If he didnt care about doing it right he wouldnt be here asking questions. Get over yourself.
We call it "cowbelly" and you aint solving the problem by digging to China. Here is what you do with no icpi jingo jango. Dig the trench as you normally would, if you get that spongey feeling I want you to dig a bit deeper (about a foot or so) and add 2" minus. Mix in with it a bag or two of portland cement and spread it on the 2" base. It will absorb the water and make your base harder. Compact with a plate compactor, (don't use the jumping jack) when you get back up to your normal sub grade I want you to lay a geo-tex over the compacted 2" minus and the remainder of the trench. Now go about your regular wall building techniques. Have a good day.
I have never done it personally but my dad has done it a few times and he lives in newfoundland with way worse winters then here, he showed me a driveway he did with this method and it was perfect not one imperfection. It was about 4 years old. He said as well as others have agreed, also apparently some engineera recomend it for driveways as it can help alot as long as installed properly.
I would say the best thing to do is ask an engineer possibly about the method as i have never done it personally but i have heard alot of good things from a few different people.
the job is done i am in the clean up stage. this thread can be closed.
So you've nothing else to say! Ok management did you get that, CLOSE THE THREAD! HARDSCAPING HAS NOTHING MORE TO SAY
Hey witht he problem you apparently have with me just stop posting in my threads once you see i have wrote it then you should just click the back button and not worry about it.
You obviously don't have a clue about much because all you do is talk ish.
I asked for help i got what i needed why do i need to go on more?

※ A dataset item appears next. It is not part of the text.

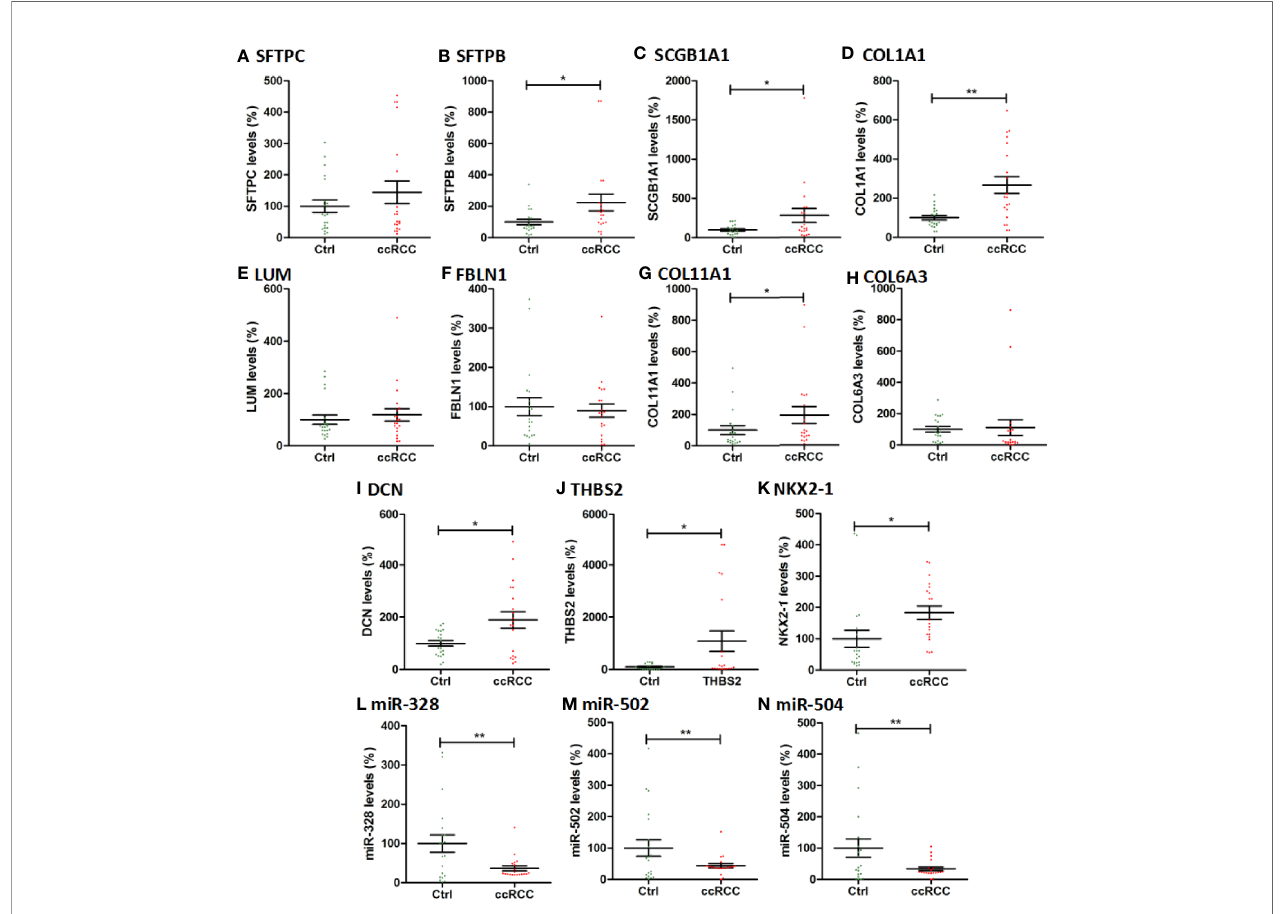
FIGURE 7 | The qPCR results of 11 hub genes and 3 key miRNAs in 20 ccRCC tissues and paired adjacent normal kidney tissues. The vertical coordinate represents the expression levels of genes and miRNAs. Ctrl: Paracancer tissues. * indicates P<0.05; ** indicates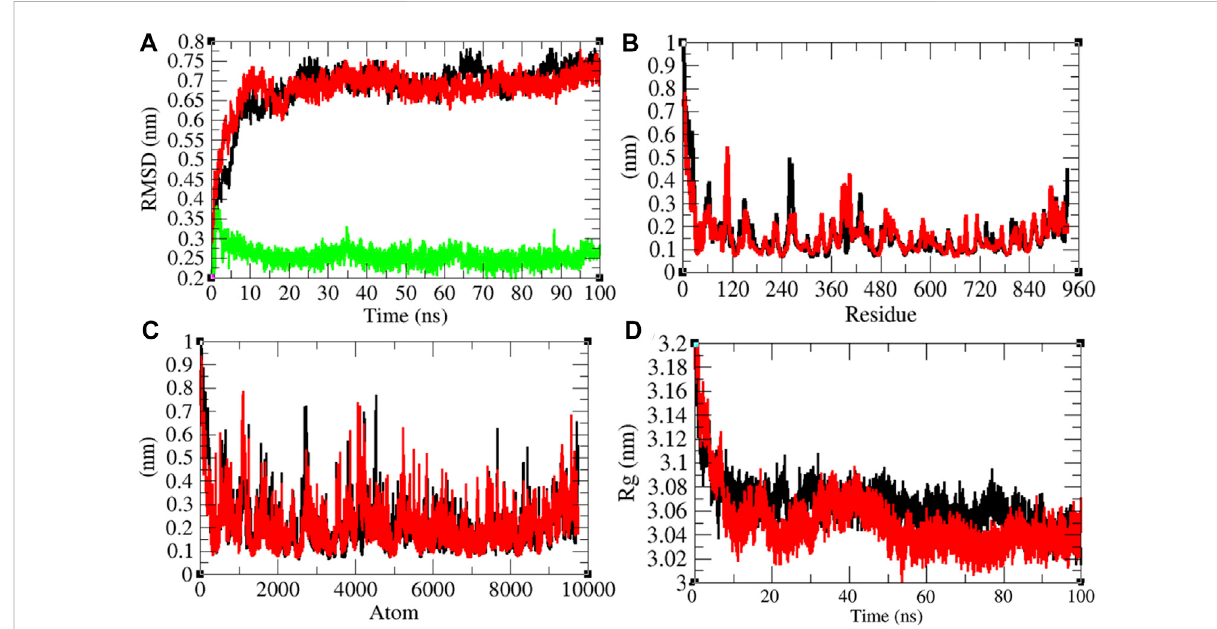
StructuraldynamicsofRDRP. (A) RootmeansquaredeviationsplotforRDRP(black),RDRP-remdesivir(red),andremdesivir(green)asafunction of time. (B) Root mean square fl uctuations vs. residues. (C) Root mean square fl uctuations vs. atoms. (D) Radius of gyration ( R g ) plot.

I think i'm allowed to post on any thread i care too! How old are you? I will say your input on this site is very hilarious and entertaining. I don't have a clue about this work, that is really funny. I guess being in the hard and landscaping business for 14 years with 2 bobcats, mini-x, hydro-seeder, trucks, 4 trailers, laser, saws, and all hand tools even all paid for is just talk. Son, i don't come on here with 15 pages of bull crap about a job i'm trying to get and don't have a clue about. Neither do i have to ask about a srw footer since i have over 300 walls experience. I know you would like to play in our world but you have a long way to go. Btw some of us do make a living doing this work.
Well some of us are starting out making a living in this work. you have to understand that we come here to ask for help and as$holes like you should help since you say you have all this experience. instead of talking ish and bragging about the equipment you have, just help and be on with your life. Don't get your kicks from me, i am on here to learn and i can only learn when people can show me valid points.
By the way i just used my brand new concrete saw today, does that make me a better hardscaper because i own it now and not rent it when i need it.
I guess i'm the only one that pushed your button here? I have given and will continue to give advise here. Even for you, I have read pages of replies telling you not to do the driveway and i make 2-3 replies and you jump me. Let me start fresh, i do general landscaping ( new yard installs, excavation, etc. ) i am now 1 of the largest srw cont. in my area. I never got in to pavers believe it or not because i stayed busy with other work. I decided this year to do a patio and 60' of sidewalk at my new home for learning experience. I completed it just working on weekend with out my staff. It looks good to me and i posted it earlier for critque and got some responce which helped me learn. My point is i know i am not ready to do a driveway that you was talking about. Its a matter of knowing your limitations and you are not ready for it either from reading your posts. Keep on getting experience with smaller jobs working your self up to the larger jobs.